Chinese black cardamom or cǎoguǒ (草果), also known as Amomum tsaoko, is a lesser known spice used in Chinese cooking. It provides fragrant aroma to flavor master sauces in many Chinese braised dishes as well as infused oils.
If you’re like us and love to cook Indian food, you’re probably familiar with green cardamom. Although they share a name, black and green cardamom are more like distant cousins than siblings, with different flavors and applications.
We’ll tell you everything you need to know about cooking with black cardamom in this article.
What Is Black Cardamom?
Black cardamom is an intensely aromatic spice with a smoky, menthol-like flavor. Technically, there are two types from two different plants in the ginger family, Amomum subulatum and Amomum tsao-ko. Chinese black cardamom or tsaoko, has larger seed pods and less of a kick.
Amomum subulatum, also known as Nepal cardamom or Bengal cardamom, is the smaller and more pungent of the two types, and it’s commonly used in Indian and Pakistani cooking.
This spice is native to the Eastern Himalayas and is cultivated at high altitudes in a region spanning from Eastern Nepal to Yunnan Province in China.
Before harvesting, the pods look a bit like large Red Globe grapes clustered at the base of the plant. They are dried over open flames, giving the outer husk a wrinkled leathery texture and the dark brown seeds inside a unique flavor that is smoky, peppery, and warm.
How Is Black Cardamom Used?
Unlike its distant relative green cardamom, black cardamom is not well-suited for sweets and desserts.
Instead, black cardamom makes a great addition to savory dishes, especially slow-simmered soups, braised meat recipes, and even stir-fries.
In our kitchen, we generally use it whole. It adds an extra dimension of flavor to the broth of soups like Vietnamese Pho and Lanzhou Beef Noodle Soup.
It is also in our recipes for Chinese Braised Beef Shank and Braised Beef Noodle Soup.
For braises and broths, we generally lightly toast the whole pods in a dry pan for a few minutes along with other spices, tie them into a packet with cheesecloth, and then add them to the pot.

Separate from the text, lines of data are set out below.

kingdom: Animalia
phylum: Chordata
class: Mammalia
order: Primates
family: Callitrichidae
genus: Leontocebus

Ground black cardamom, produced by removing the coarse outer rind and grinding the seeds inside, is found in the Indian spice blend garam masala. However, it is more common to use whole pods as an aromatic in Chinese cooking.
When using black cardamom, the “less is more” approach definitely applies. This strong spice can quickly overpower other flavors in a dish, so we usually add just one or two whole pods to a recipe and remove them before serving.
Buying & Storing Black Cardamom
Black cardamom isn’t really a mainstream spice in the West, so it can be tough to locate.
You’re most likely to find whole pods at Chinese and Indian grocery stores. It’s typically sold in plastic packages labeled “Amomum tsao-ko” or “Cǎo Guǒ.”
If you don’t live close to an international supermarket, you can purchase it online. The whole pods will last for about three years when stored in a tightly-sealed container away from light and moisture.
Ground tsaoko powder will start to lose much of its aroma and flavor within a year. Buying whole pods is best.
Black cardamom’s flavor profile is difficult to replicate. If it’s being used along with a collection of other spices, you can simply omit it.